* PAGE TEXT *
------------------------------------

[Beowulf] Re: Re: Home beowulf - NIC latencies

Thu Feb 17 07:14:48 PST 2005

On Wed, 16 Feb 2005, Greg Lindahl wrote:

> On Wed, Feb 16, 2005 at 03:03:16PM -0500, Robert G. Brown wrote:
> 
> > Optimizing any particular MPI (or PVM) command for either extreme is
> > then like robbing Peter to pay Paul, when Peter and Paul are a single
> > bicephalic individual that has to pay protection money to the mob for
> > every theft transaction (oh how I just LOVE to fold, spindle and
> > mutilate metaphors).  
> 
> Um, most MPI implementations have at least 3 algorithms, for short,
> long, and very long messages. So are they all breaking your rule?

No, as I noted later in the (yes, long:-) message.  That's what there
should be.  Although that they do isn't clear to the user, and the user
has no control over it (that I can see in the standard).  They have to
trust the implementation to do the right thing.

> It's *unoptimizing* some of the cases that's at question. Most MPIs
> unoptimize compute/communication overlap with long messages, because
> it's hard work to get that right without hurting all short messages.

Again, I think that we in agreement.  All I was ultimately suggesting is
that message passing libraries that contain complex higher level
commands that make optimization decisions (including the decision not to
optimize) that result in a complex command that may not be optimal for a
significant number of complex cases might benefit from having access to
lower level primitives from which the actual complex commands are built
so users can roll their own within the library without having to resort
to raw networking.

You might not agree with this suggestion, but it is as you say the point
in question.  As I also said, I'm not an MPI expert by any means and
therefore have to go look up commands beyond the MPI 1 standard (which
look not horribly unlike the PVM command set as far as communication is
concerned) and am probably shaky there, but looking them up on the
mpi-forum.org site, it looks like MPI 2 adds MPI_PUT, MPI_GET,
MPI_ACCUMULATE which are just exactly what I was suggesting and what I
would have hoped for, especially if they are indeed the primitives from
which at least some of the higher order commands are built.  If so,
users can either choose to use the optimized/unoptimized higher level
commands provided or (if they understand their problem and hardware)
roll their own.

This is the distinction I was talking about.  MPI originally passed
messages at a high level of abstraction to wrap a variety of mechanisms
in use on big supercomputers (not forgetting that it was a consortium of
the vendors of such supercomputers that wrote the standard in response
to pressure from the government and other major consumers who were tired
of rewriting code every time a new supercomputer was released with its
own internals and API for moving data between processors/processes).  It
(I think deliberately) avoided providing any sort of interface that
might be interpreted as a "thin" wrapper to those internals that were
responsible for minimal latency, maximum bandwidth movement of data.
Whether this was to make the government happy (hiding the detail) or to
make themselves happy (leaving a purchaser of a supercomputer with an
incentive to write optimizations in their native API and hence become
"hooked" on the hardware) is a moot point.

------------------------------------

* DATA ROWS *
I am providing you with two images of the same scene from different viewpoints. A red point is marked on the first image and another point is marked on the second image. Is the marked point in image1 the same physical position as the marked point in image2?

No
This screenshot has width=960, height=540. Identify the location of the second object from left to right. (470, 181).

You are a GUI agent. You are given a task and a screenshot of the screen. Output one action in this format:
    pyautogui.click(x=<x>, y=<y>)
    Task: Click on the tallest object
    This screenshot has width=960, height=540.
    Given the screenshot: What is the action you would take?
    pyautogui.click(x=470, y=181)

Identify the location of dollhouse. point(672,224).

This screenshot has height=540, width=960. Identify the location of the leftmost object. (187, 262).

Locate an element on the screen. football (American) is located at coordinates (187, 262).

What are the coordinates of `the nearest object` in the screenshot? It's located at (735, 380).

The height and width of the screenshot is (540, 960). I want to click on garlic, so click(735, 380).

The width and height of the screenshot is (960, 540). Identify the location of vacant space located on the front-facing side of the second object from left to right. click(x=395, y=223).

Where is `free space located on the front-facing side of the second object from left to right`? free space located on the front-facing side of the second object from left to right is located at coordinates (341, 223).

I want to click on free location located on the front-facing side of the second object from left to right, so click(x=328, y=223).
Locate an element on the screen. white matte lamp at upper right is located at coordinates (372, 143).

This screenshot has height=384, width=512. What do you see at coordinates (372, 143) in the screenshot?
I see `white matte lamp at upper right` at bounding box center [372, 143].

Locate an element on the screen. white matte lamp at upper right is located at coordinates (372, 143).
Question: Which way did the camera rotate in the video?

------------------------------------

* TO BE DONE *
a – Name every command that the mailing list post says MPI 2 adds.
b – Please retype the mailing list post from "On Wed, 16 Feb" to "breaking your rule?".

* IN RESPONSE *
a – MPI_PUT, MPI_GET, MPI_ACCUMULATE

b –
On Wed, 16 Feb 2005, Greg Lindahl wrote:

> On Wed, Feb 16, 2005 at 03:03:16PM -0500, Robert G. Brown wrote:
> 
> > Optimizing any particular MPI (or PVM) command for either extreme is
> > then like robbing Peter to pay Paul, when Peter and Paul are a single
> > bicephalic individual that has to pay protection money to the mob for
> > every theft transaction (oh how I just LOVE to fold, spindle and
> > mutilate metaphors).  
> 
> Um, most MPI implementations have at least 3 algorithms, for short,
> long, and very long messages. So are they all breaking your rule?